The spiritual dimension of wilderness
The manifestation of spirituality in the wilderness concept both reflects the unmet needs of our urban, utilitarian, commodity-driven culture, and reveals some archetypal part of us that this culture obscures.
Kaye, R. (2006). The spiritual dimension of wilderness. International Journal of Wilderness, 12(3), 4-7.
The association between wilderness and spirituality reaches back thousands of years. In Western traditions, leaders and prophets such as Jesus, Moses, Elijah, and Muhammad left their society to find their vision and inspiration in the wilds. The Buddha’s remote sojourn provided spiritual insights that were influential in the East and in the formation of Thoreau’s transcendentalist ideas—a foundation of the American wilderness movement. For Thoreau, wilderness was a medium for transcending the effects of socialization and conformity (figure 2), and coming to the humbling recognition that we are “an inhabitant, or part and parcel of nature”(Thoreau 1906).
Aldo Leopold (1987) further incorporated the spiritual implications of ecological and evolutionary thinking into the emerging wilderness ethic. The wilderness movement, he wrote, was “one of the focal points of a new attitude—an intelligent humility towards man’s place in nature.” Even the gung-ho Bob Marshall, late in his life, came to the realization that the dominant value of wilderness was “being part of an immensity so great that the human being that looks upon it vanishes into utter insignificance” (as cited in Zahniser 1957). This diminishment of the self, the ego, and the sense of connection with something timeless and universal was the central motivation, the spiritual motivation, of Wilderness Act author Howard Zahniser, who was compelled by the belief that “we deeply need the humility to know ourselves as the dependent members of a great community of life”
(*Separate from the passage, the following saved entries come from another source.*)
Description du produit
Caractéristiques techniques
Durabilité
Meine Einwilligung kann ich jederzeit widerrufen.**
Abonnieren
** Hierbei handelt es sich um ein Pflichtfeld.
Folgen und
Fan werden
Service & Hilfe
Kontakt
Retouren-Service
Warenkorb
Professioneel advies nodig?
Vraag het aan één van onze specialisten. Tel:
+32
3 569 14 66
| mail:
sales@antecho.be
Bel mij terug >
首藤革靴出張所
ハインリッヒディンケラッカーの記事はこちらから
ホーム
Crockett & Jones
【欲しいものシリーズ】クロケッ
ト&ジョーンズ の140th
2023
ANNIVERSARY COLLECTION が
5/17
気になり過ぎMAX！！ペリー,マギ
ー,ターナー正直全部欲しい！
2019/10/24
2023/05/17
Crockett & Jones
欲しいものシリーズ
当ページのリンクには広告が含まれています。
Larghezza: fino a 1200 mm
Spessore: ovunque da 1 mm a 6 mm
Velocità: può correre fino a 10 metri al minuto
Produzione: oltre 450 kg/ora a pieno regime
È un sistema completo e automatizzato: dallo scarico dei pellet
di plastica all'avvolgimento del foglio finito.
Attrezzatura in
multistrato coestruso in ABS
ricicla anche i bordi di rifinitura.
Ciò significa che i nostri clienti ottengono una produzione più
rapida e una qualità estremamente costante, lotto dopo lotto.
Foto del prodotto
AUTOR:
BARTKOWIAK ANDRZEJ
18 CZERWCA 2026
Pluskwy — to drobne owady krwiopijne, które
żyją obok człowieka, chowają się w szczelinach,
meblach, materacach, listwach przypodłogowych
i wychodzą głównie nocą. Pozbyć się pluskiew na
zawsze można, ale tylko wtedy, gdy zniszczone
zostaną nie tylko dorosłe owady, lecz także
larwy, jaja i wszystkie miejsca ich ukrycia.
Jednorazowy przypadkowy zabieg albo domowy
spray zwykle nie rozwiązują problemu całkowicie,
Whether religions are based on a God, animistic spirits, an Eastern philosophy of harmony and unity, or belief in one’s embeddedness in the natural world, they share a core function:
They replace the self as the “ultimate,” with a sense that the self is part of a larger, more enduring reality. In the words of psychologist Mihaly Csikszentmihalyi, they all provide a sense “that one belongs to something greater and more permanent than oneself” (1997). Historically, this has been expressed as a core wilderness precept. Its psychological universality suggests an innate underpinning—that there is likely an evolutionary human predisposition for this impulse for connection to some larger, greater, encompassing ultimacy.
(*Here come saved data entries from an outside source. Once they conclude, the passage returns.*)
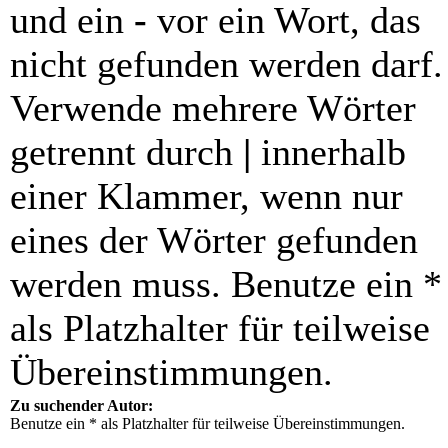
und ein
-
vor ein Wort, das
nicht gefunden werden darf.
Verwende mehrere Wörter
getrennt durch
|
innerhalb
einer Klammer, wenn nur
eines der Wörter gefunden
werden muss. Benutze ein *
als Platzhalter für teilweise
Übereinstimmungen.
Zu suchender Autor:
Benutze ein * als Platzhalter für teilweise Übereinstimmungen.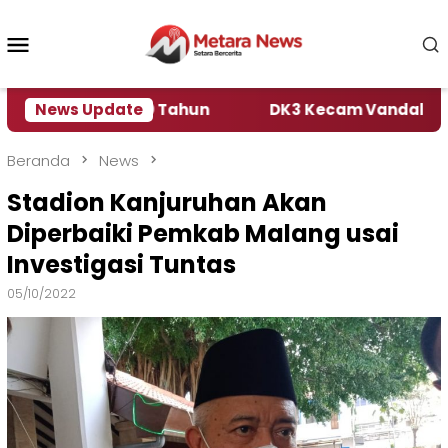
Loncat
ke
Menu
konten
Mobile
g di Usia 60 Tahun
News Update
DK3 Kecam Vandalisme Keret
Beranda
News
Stadion Kanjuruhan Akan
Diperbaiki Pemkab Malang usai
Investigasi Tuntas
05/10/2022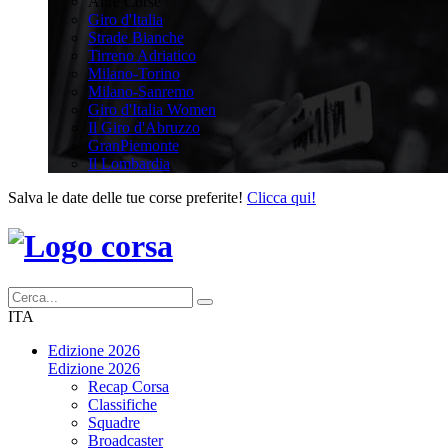
Altre Corse
Giro d'Italia
Strade Bianche
Tirreno Adriatico
Milano-Torino
Milano-Sanremo
Giro d'Italia Women
Il Giro d'Abruzzo
GranPiemonte
Il Lombardia
Salva le date delle tue corse preferite!
Clicca qui!
ITA
Edizione 2026
Edizione 2026
Recap Corsa
Classifiche
Squadre
Broadcaster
Piedmont (2001) documented the positive correlation between such benefits and individuals whose orientation fits within this summary definition of spiritual:
The capacity of individuals to stand outside of their immediate sense of time and place and to view life from a larger, more objective perspective. This transcendent perspective is one in which a person sees a fundamental unity.
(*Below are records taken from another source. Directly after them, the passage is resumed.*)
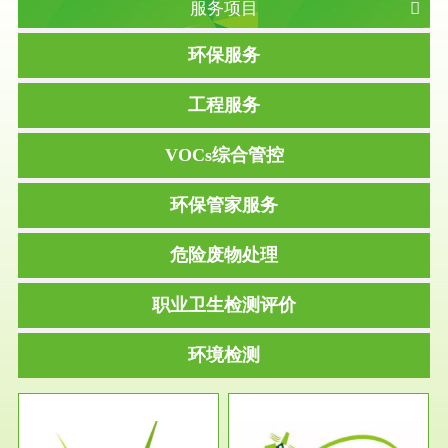
服务项目
环保服务
工程服务
VOCs综合管控
环保管家服务
危险废物处理
职业卫生检测评价
环境检测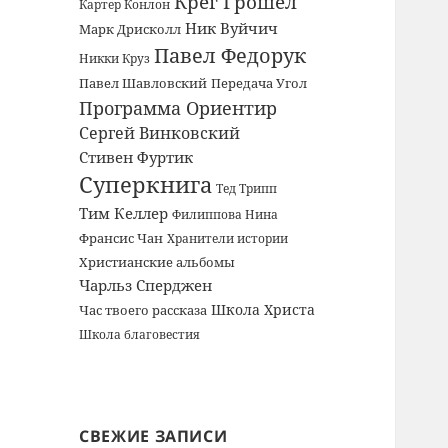
Крег Грошел
Картер Конлон
Ник Вуйчич
Марк Дрисколл
Павел Федорук
Никки Круз
Павел Шавловский
Передача Угол
Программа Ориентир
Сергей Винковский
Стивен Фуртик
Суперкнига
Тед Трипп
Тим Келлер
Филиппова Нина
Франсис Чан
Хранители истории
Христианские альбомы
Чарльз Сперджен
Школа Христа
Час твоего рассказа
Школа благовестия
СВЕЖИЕ ЗАПИСИ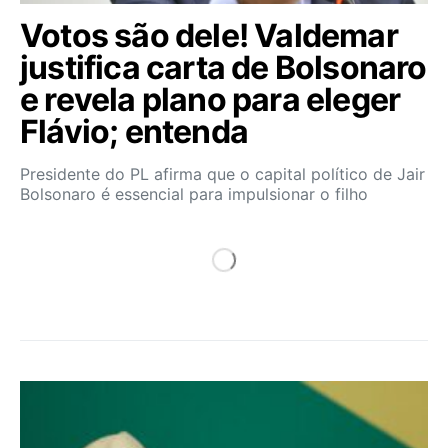
Votos são dele! Valdemar
justifica carta de Bolsonaro
e revela plano para eleger
Flávio; entenda
Presidente do PL afirma que o capital político de Jair
Bolsonaro é essencial para impulsionar o filho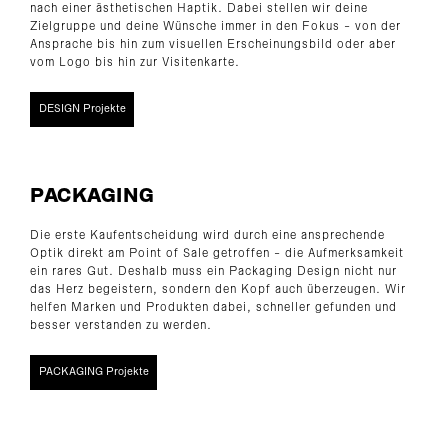
nach einer ästhetischen Haptik. Dabei stellen wir deine
Zielgruppe und deine Wünsche immer in den Fokus - von der
Ansprache bis hin zum visuellen Erscheinungsbild oder aber
vom Logo bis hin zur Visitenkarte.
DESIGN Projekte
PACKAGING
Die erste Kaufentscheidung wird durch eine ansprechende
Optik direkt am Point of Sale getroffen - die Aufmerksamkeit
ein rares Gut. Deshalb muss ein Packaging Design nicht nur
das Herz begeistern, sondern den Kopf auch überzeugen. Wir
helfen Marken und Produkten dabei, schneller gefunden und
besser verstanden zu werden.
PACKAGING Projekte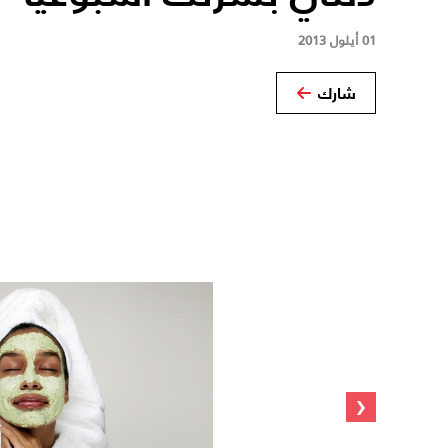
01 أيلول 2013
شارك
‹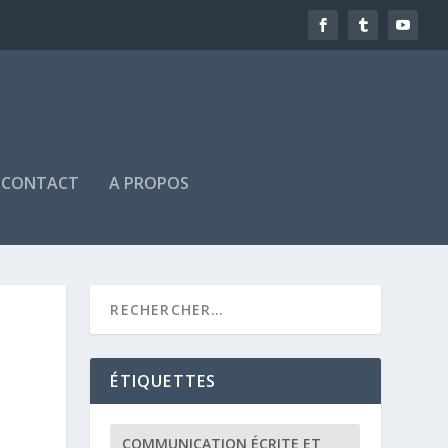
CONTACT
A PROPOS
ÉTIQUETTES
COMMUNICATION ÉCRITE ET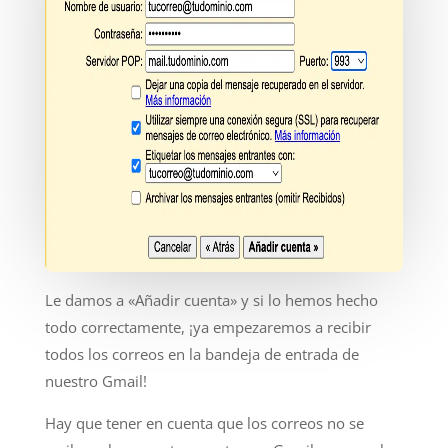
Le damos a «Añadir cuenta» y si lo hemos hecho
todo correctamente, ¡ya empezaremos a recibir
todos los correos en la bandeja de entrada de
nuestro Gmail!
Hay que tener en cuenta que los correos no se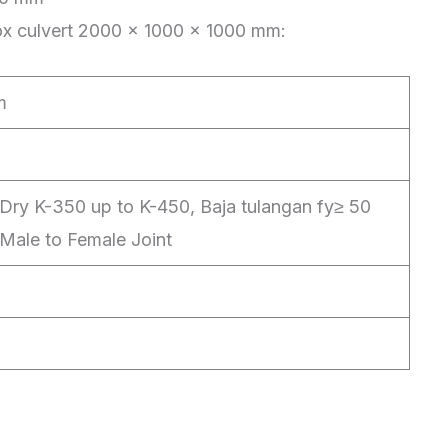
box culvert 2000 x 1000 x 1000 mm:
m
ry K-350 up to K-450, Baja tulangan fy≥ 50
ale to Female Joint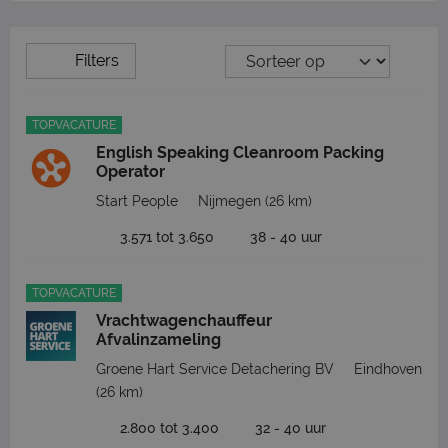
Filters
TOPVACATURE
English Speaking Cleanroom Packing
Operator
Start People
Nijmegen
(26 km)
3.571 tot 3.650
38 - 40 uur
TOPVACATURE
Vrachtwagenchauffeur
Afvalinzameling
Groene Hart Service Detachering BV
Eindhoven
(26 km)
2.800 tot 3.400
32 - 40 uur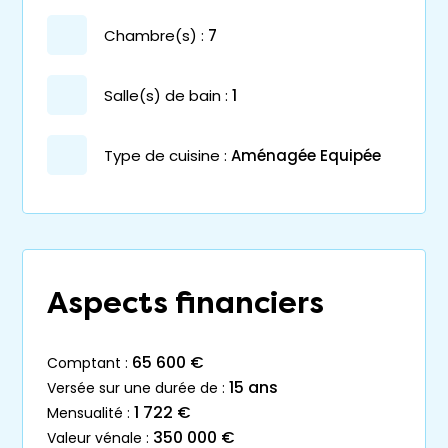
chambre(s) :
7
salle(s) de bain :
1
Type de cuisine :
Aménagée Equipée
Aspects financiers
65 600 €
comptant :
15 ans
versée sur une durée de :
1 722 €
mensualité :
350 000 €
valeur vénale :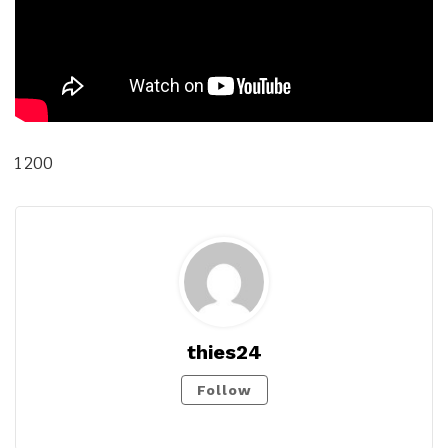
1 200
thies24
Follow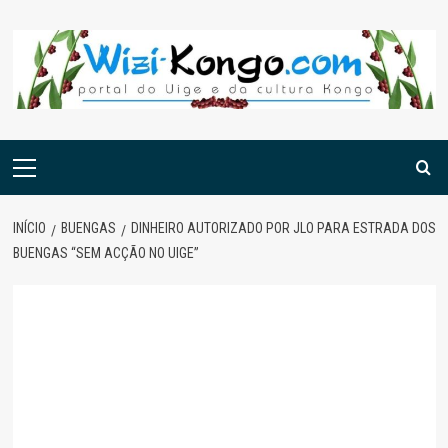
Skip
to
content
Menu
principal
INÍCIO
BUENGAS
DINHEIRO AUTORIZADO POR JLO PARA ESTRADA DOS
BUENGAS “SEM ACÇÃO NO UIGE”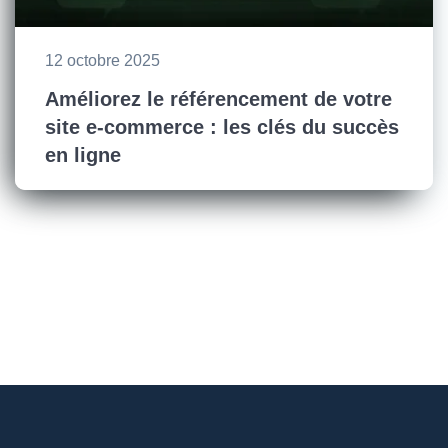
12 octobre 2025
Améliorez le référencement de votre
site e-commerce : les clés du succès
en ligne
“wilderness experience contributes to personal growth, and enhanced self-identity, self-efficacy, and self-esteem. Yet although meaningful and beneficial, these self-constructs are not, in themselves, spiritual as many psychologists define spirituality. The work of Marilyn Riley and John Hendee (2001) suggests that these “self” aspects comprise an initial, or prerequisite stage through which one must pass in the process toward transcendence—described by psychologists Steven Kaplan and Janet Talbot (1987) as their subjects’ emergent feeling of “a sense of union with something that is lasting, that is of enormous importance, and they perceive as larger than they are” (p. 195). In examining the “wilderness effect,” psychologist Robert Greenway (1995) found that for many of his subjects, a primary value of their trip was the “perceptual shift” they experienced. He found an expansion of the self, and a lessening of the ego and culturally reinforced individualistic thinking patterns. His term perceptual shift is worthy of attention because it lends insight into the actual nature, onset, intensity, and duration of transcendent experiences in wilderness.
They are seldom sudden, intense, ecstatic, or comparable to reported religious conversion experiences. In fact, the word experience may be misleading if taken to mean a discrete event or episode. As Barbra McDonald et al. (1989) have noted, the term spiritual growth better describes the gradual change in awareness more characteristic of the phenomenon.”
Wilderness is also a symbolic environment, a socially constructed behavioral setting. Like a church, cathedral, or monument to which it is so often compared, wilderness has become invested with meanings that make it prone to support spiritual interpretation and experience.
The manifestation of spirituality in the wilderness concept both reflects the unmet needs of our urban, utilitarian, commodity-driven culture, and reveals some archetypal part of us that this culture obscures. Wilderness is both a place and a system of belief and feeling about our role in the larger scheme of things. Geographically, wilderness is a remnant of our world that is still natural, wild, and free. Spiritually, it is a refuge for that part of ourselves that seeks connection, belonging, and rootedness within that world.